Zur Aufgabe:
Beantworte diese Fragen zum Text über die Abmahnung des Wirtschaftswoche-Redakteurs:
1. Welches Gericht entschied, dass die Abmahnung zu Recht erfolgte?
2. Seit welchem Jahr ist Harald Schumacher Redakteur des Magazins?
3. Unter welchem Titel erschien sein Artikel in der taz?

Lesetext:
Bild: Wer hier ungebührlich zugreift, demonstriert vor allem eines: Macht
Der Wirtschaftswoche-Redakteur Harald Schumacher ist für einen taz-Beitrag
zur MeToo-Debatte von seinem Arbeitgeber zu Recht abgemahnt worden. Das
entschied in der vergangenen Woche das Landesarbeitsgericht Düsseldorf.
Schumacher habe die Genehmigung für den Artikel in der taz gefehlt.
Harald Schumacher ist seit 1987 Redakteur des Magazins, das im
Handelsblatt-Verlag erscheint. Im September 2017 berichtete Schumacher aus
den USA über die Eröffnung der Fabrik eines baden-württembergischen
Maschinenbauers. Nach der Veranstaltung standen die Beteiligten bei einer
Party zusammen. Die Firmenchefin forderte auf, beim Fingerfood zuzugreifen.
Journalist Schumacher lehnte ab, unter Verweis auf „zu viel Speck überm
Gürtel“. Nach Schumachers Darstellung kniff ihn die Unternehmerin dann zur
Überprüfung unversehens „kräftig in die Hüfte“. Nach Darstellung des
Konzerns habe die Managerin den Mann dagegen nur „kurz wohlwollend am Sakko
gezupft“.
Schumacher schilderte sein Erlebnis im Bericht über die Fabrikeröffnung,
doch die Wiwo-Redaktion strich den Passus. Schumacher schlug Chefredakteur
Beat Balzli daraufhin eine gesonderte Veröffentlichung vor, aber Balzli
lehnte ab. Auch Schumachers Vorschlag, dass er den Vorgang in einem anderen
Medium aufgreifen könne, wies Balzli zurück.
Im März 2018 [1][erschien dann in der taz ein Artikel] von Schumacher unter
dem Titel „Ran an den Speck“. Ohne den Namen der Unternehmerin zu nennen,
stellt er den Vorgang in den Zusammenhang der MeToo-Debatte über männliche
Belästigung. „Ich wurde vor Publikum instrumentalisiert zum Objekt einer
Geste, die als einseitiger jovialer Spaß – sozial gesehen – nur in eine
Richtung funktioniert: von oben herab.“ Offensichtlich gehe es hier nicht
nur um Geschlecht, sondern auch um die Macht, so Schumacher, „um Personen,
die schon lange keinen Widerspruch mehr gewohnt sind und die Grenzen
anderer nach Belieben ignorieren“.

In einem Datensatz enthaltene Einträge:

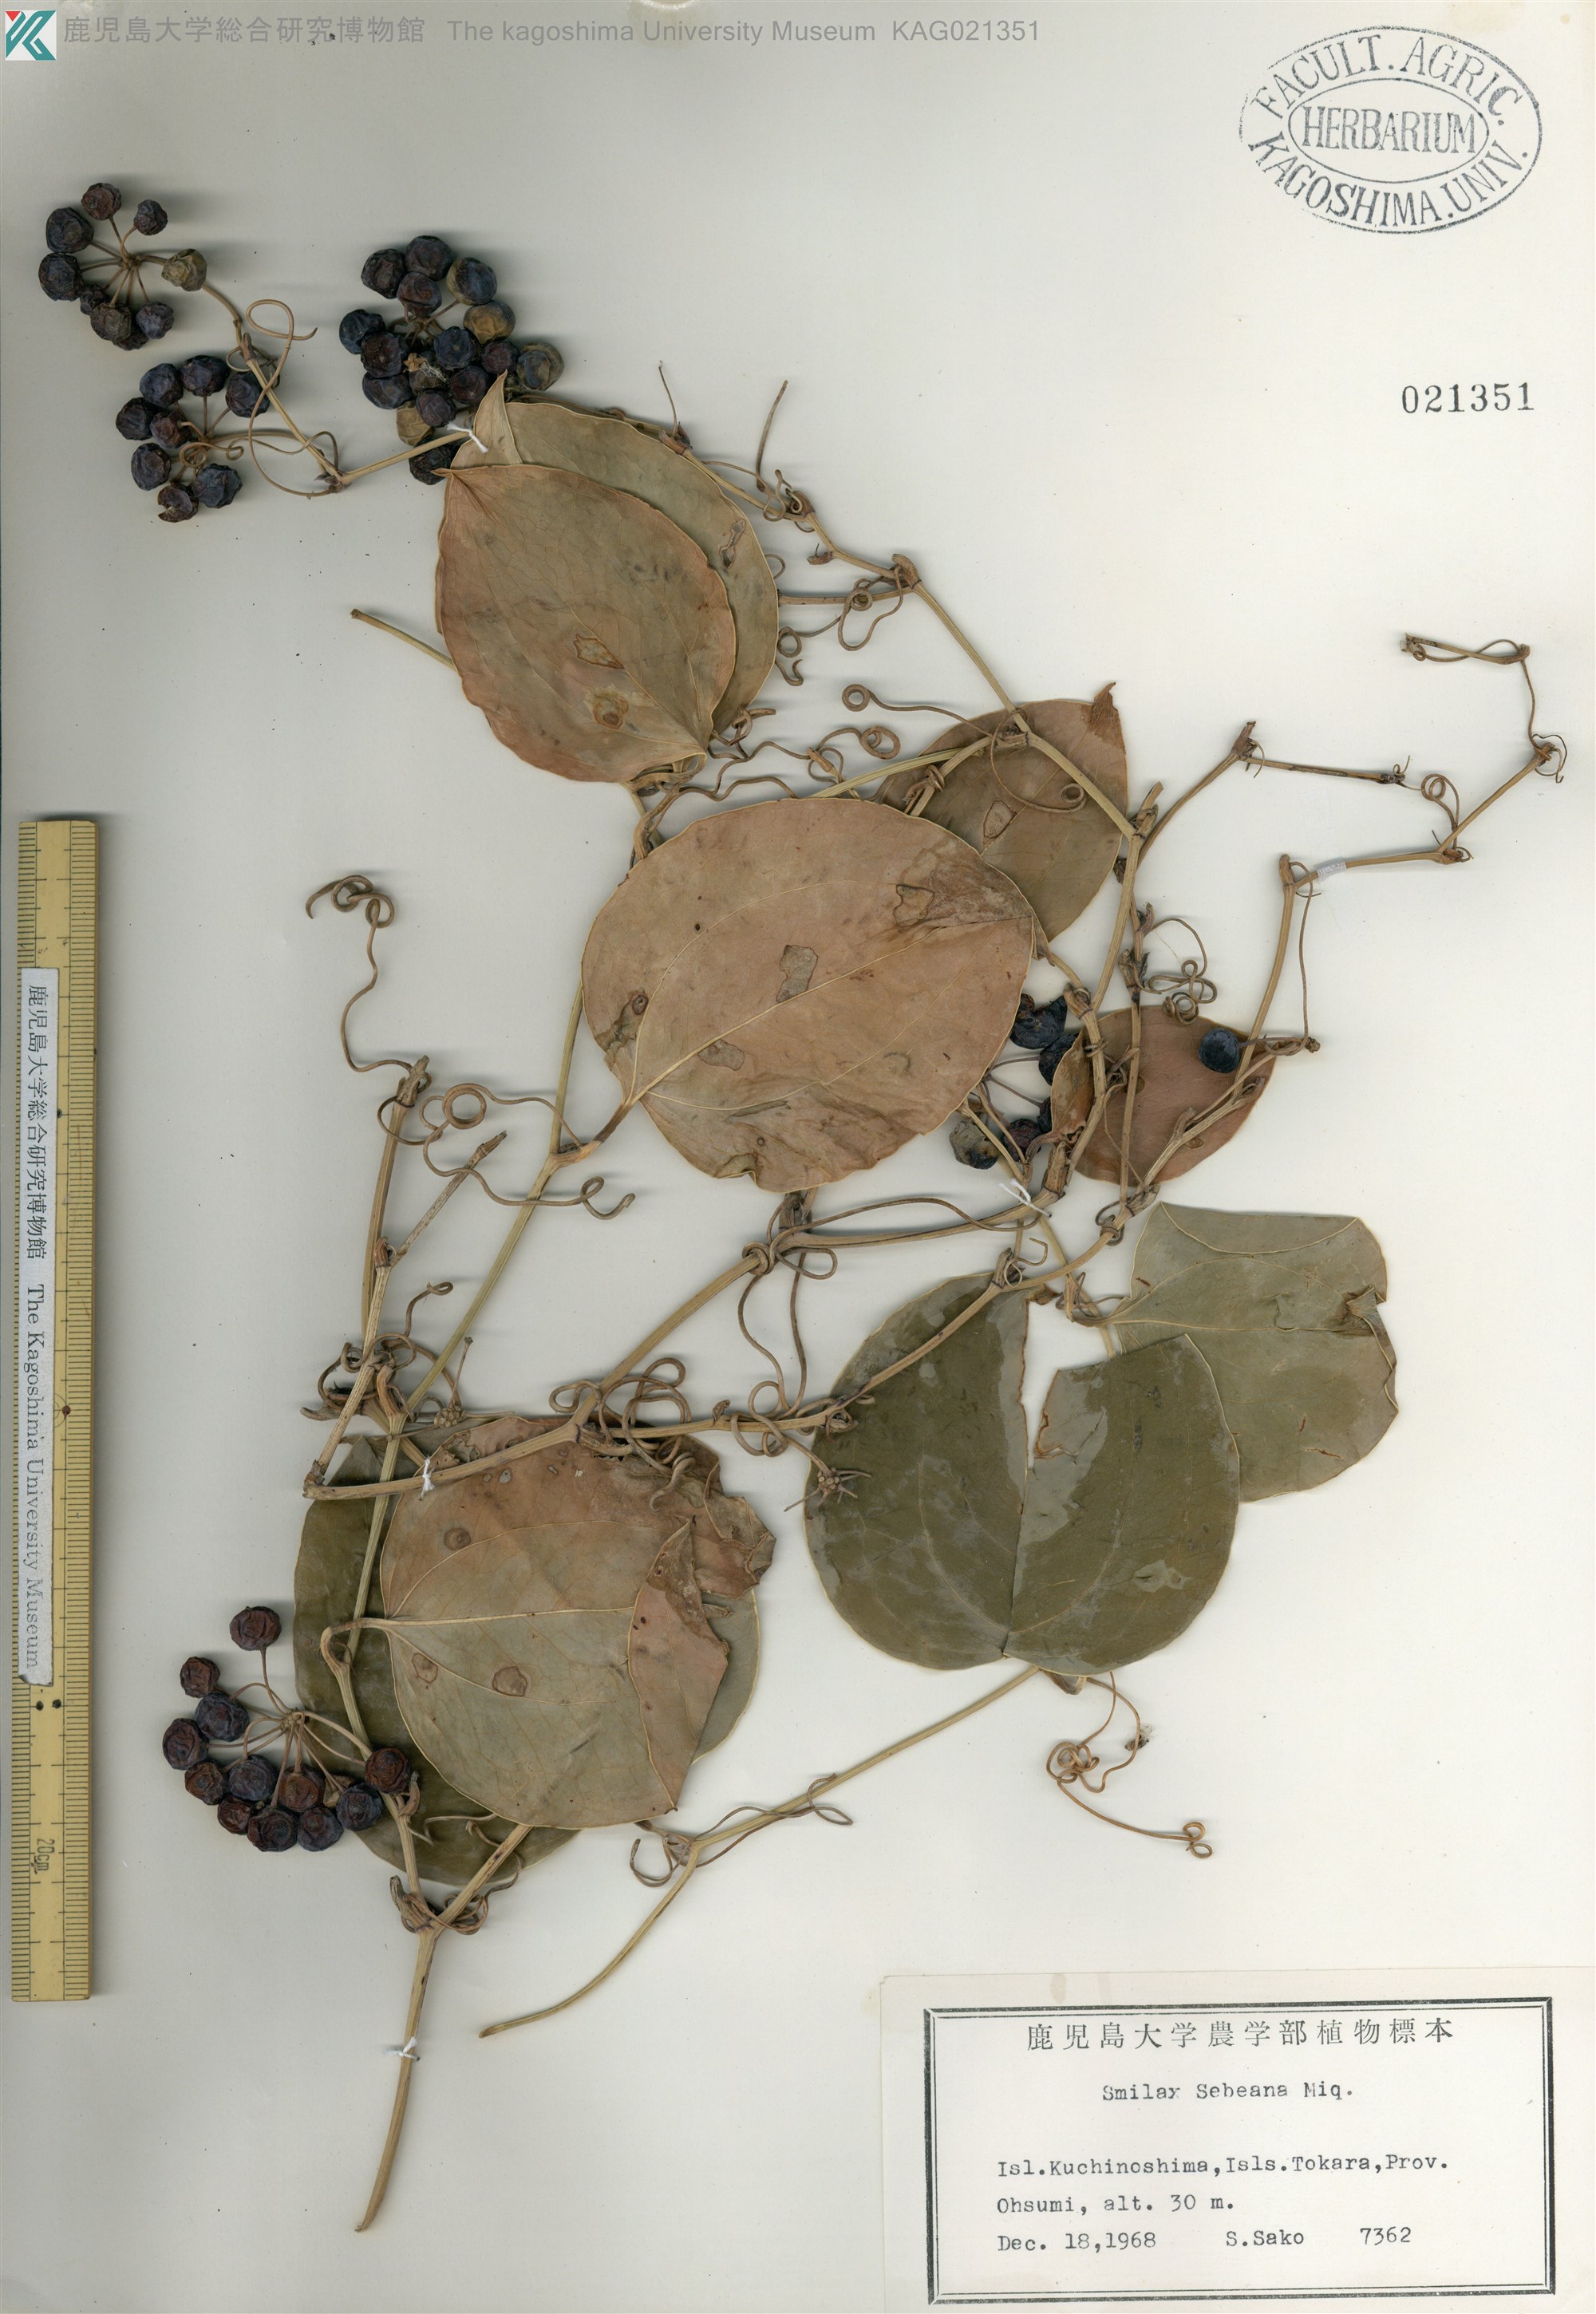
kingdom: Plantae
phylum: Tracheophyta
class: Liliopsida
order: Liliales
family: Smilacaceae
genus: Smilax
==
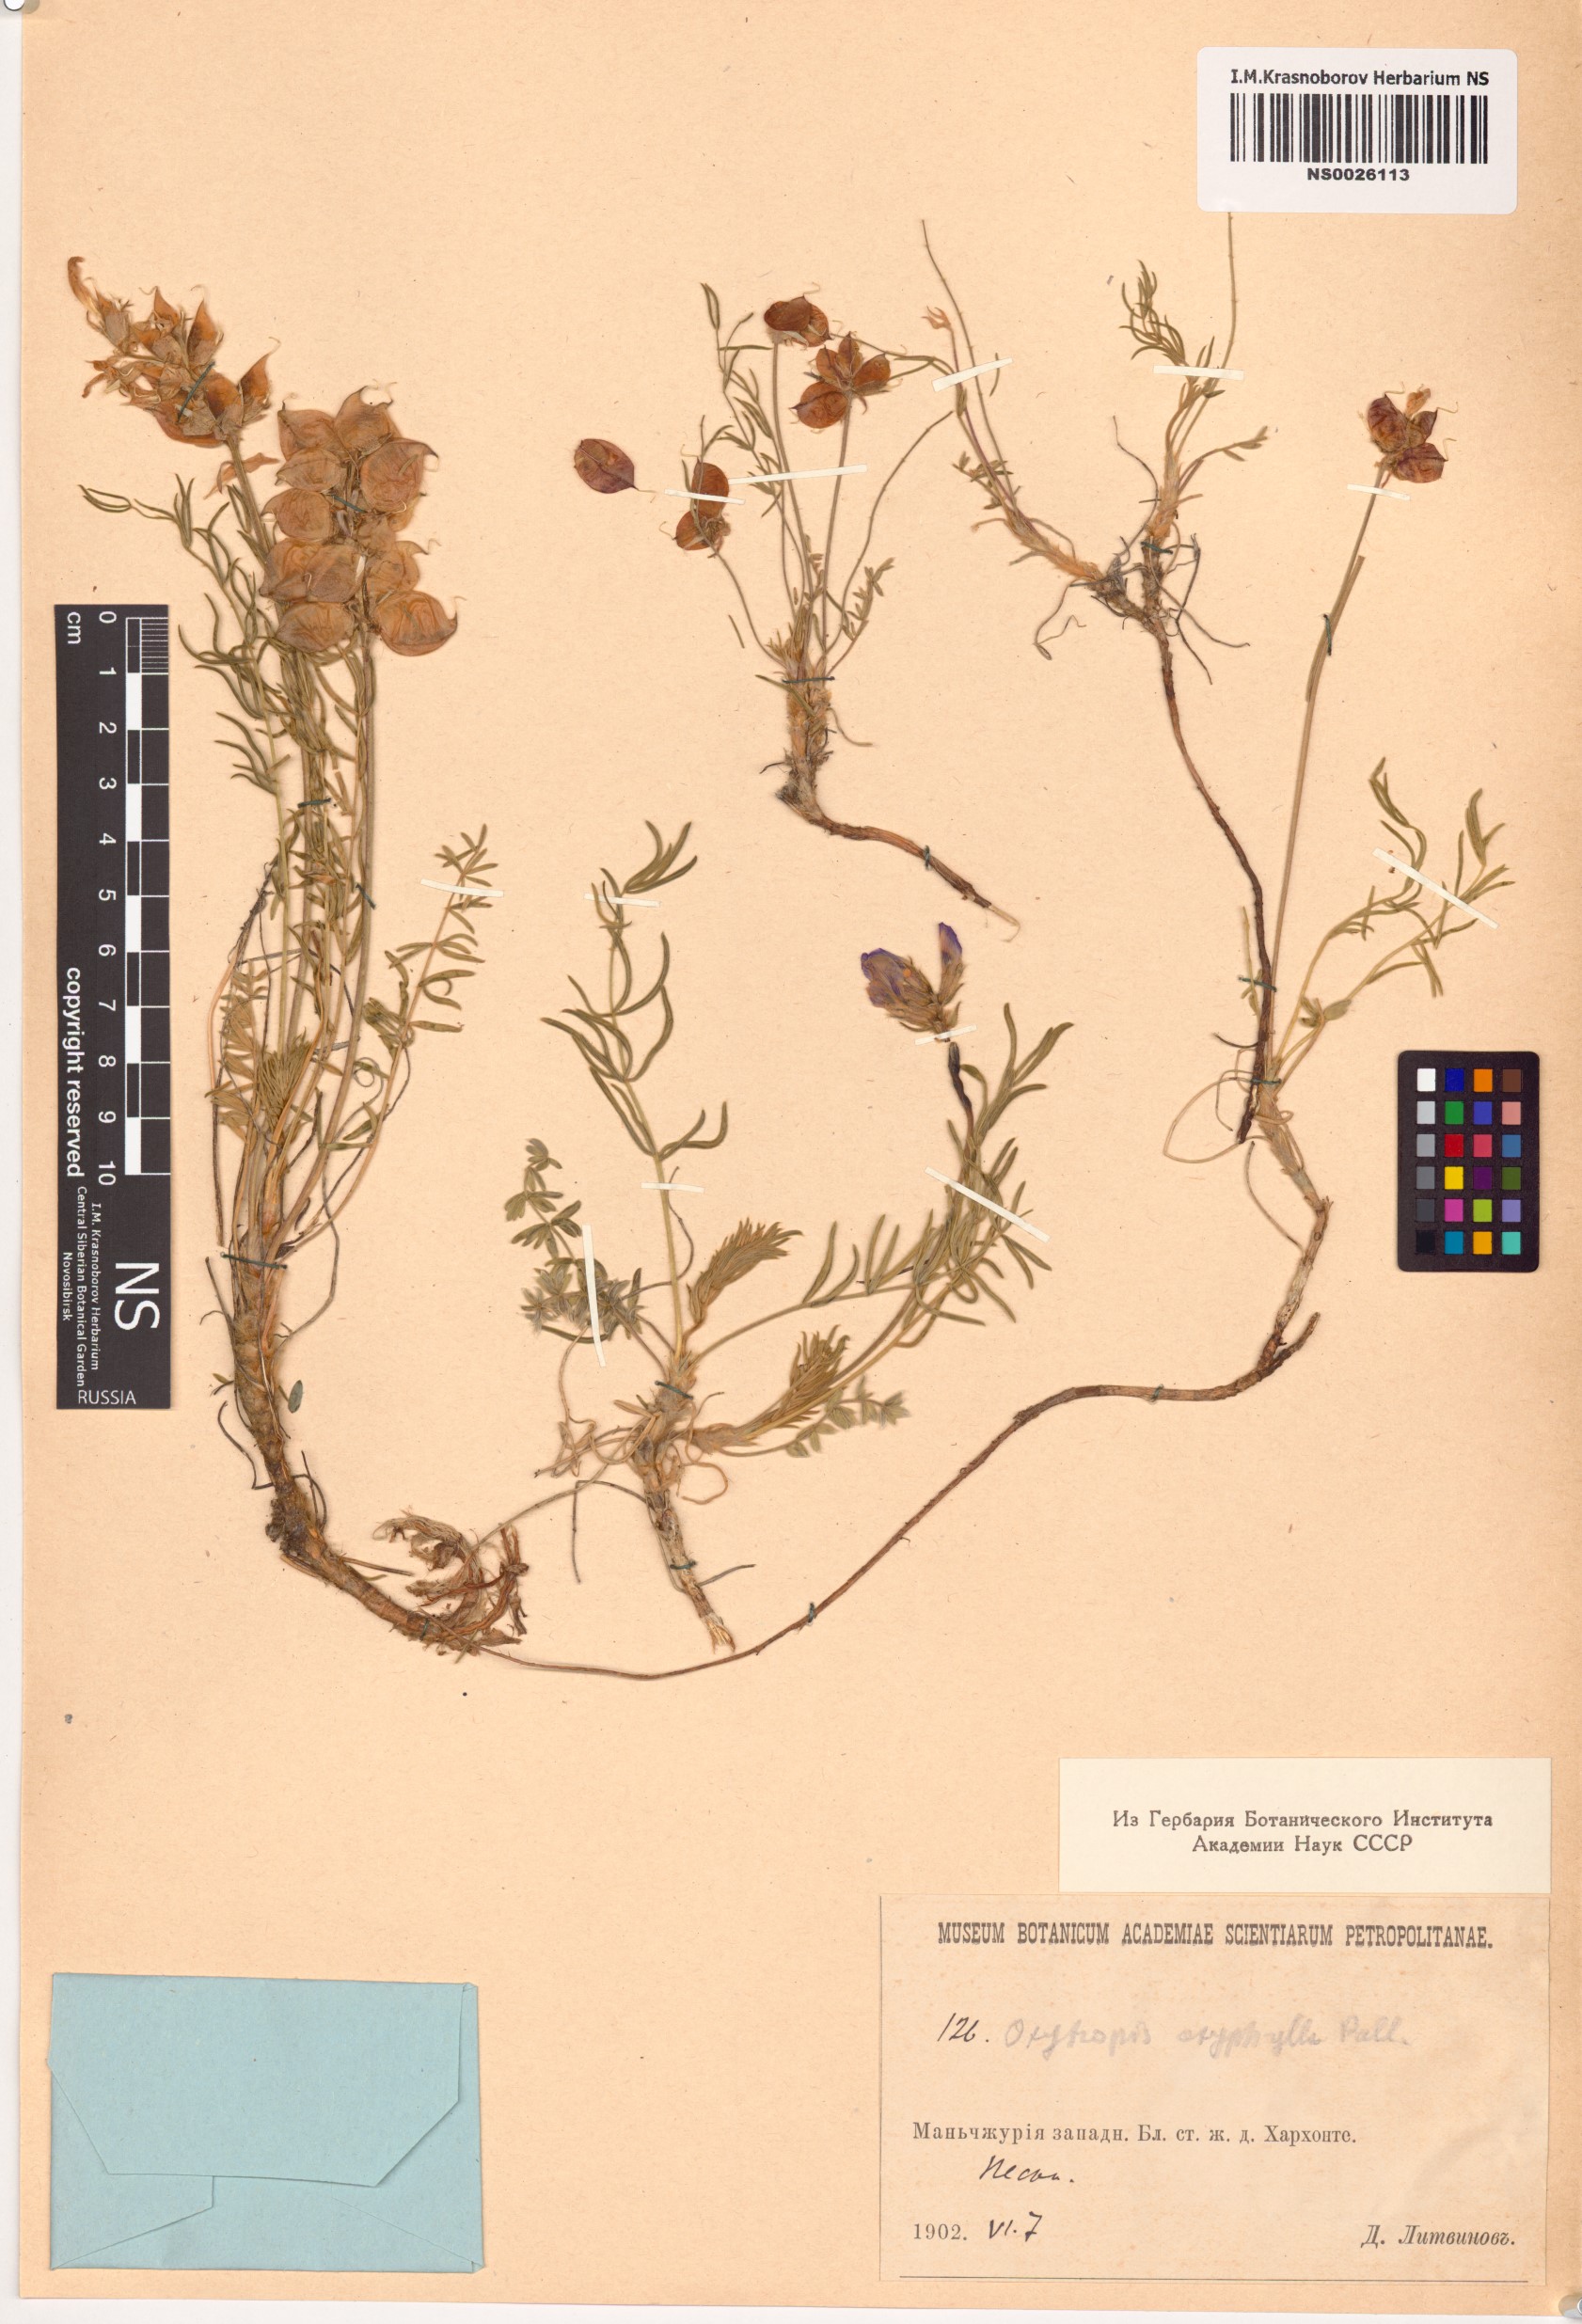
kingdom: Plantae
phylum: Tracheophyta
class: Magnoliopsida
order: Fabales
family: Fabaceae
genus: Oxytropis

Ergebnis:
1. Das Landesarbeitsgericht Düsseldorf.
2. Seit 1987.
3. „Ran an den Speck“.